> **Tarefa proposta 1**
No texto «O silêncio da festa», a frase que começa com «Foram dias e noites sublimes» enumera o que foram esses dias logo depois de «repletos de presença nas ausências que sentimos, foram». Liste todos os itens dessa enumeração.
> **Tarefa proposta 2**
Segundo o texto «O silêncio da festa», quanto tempo de separação havia antes do reencontro familiar?

> **Texto selecionado**

━━━━━━━━

O silêncio da festa

Encontramo-nos no início do mês e fez-se o riso. Quatro carros em caravana desbravaram estradas esburacadas em dia de sol frio para os abraços prometidos, as juras de eternidade, os lamentos da saudade.

Mantive-me afastada dos preparativos para o reencontro familiar após três anos de separação porque não conseguia imaginar como seria a festa que sempre foi, com a ausência de quem sempre esteve. Encolhi-me em meu canto escuro e aguardei, com medo, o dia planejado. Subestimei a vocação para felicidade de minha própria gente.

Foram dias e noites sublimes, repletos de presença nas ausências que sentimos, foram o riso frouxo, a bobagem, a camaradagem, a atenção com o outro, a ajuda, a música e a dança. Foram dias de sol em nosso ano invernal, foi a cantoria, foi a comilança, foi a mágica que sempre nos manteve juntos e ultrapassou obstáculos, desde o início de nosso tempo.

━━━━━━━━

> **Dados fornecidos**
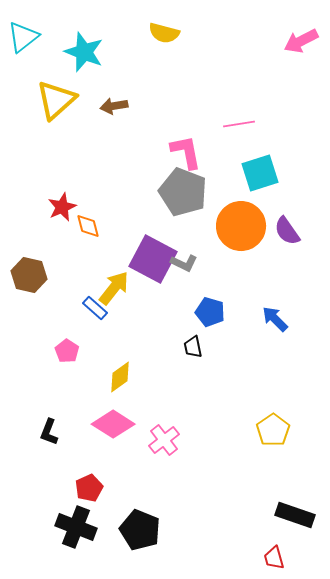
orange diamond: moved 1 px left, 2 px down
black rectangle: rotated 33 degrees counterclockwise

━━━━━━━━

> **Resposta esperada 1**
o riso frouxo; a bobagem; a camaradagem; a atenção com o outro; a ajuda; a música; a dança

> **Resposta esperada 2**
Três anos.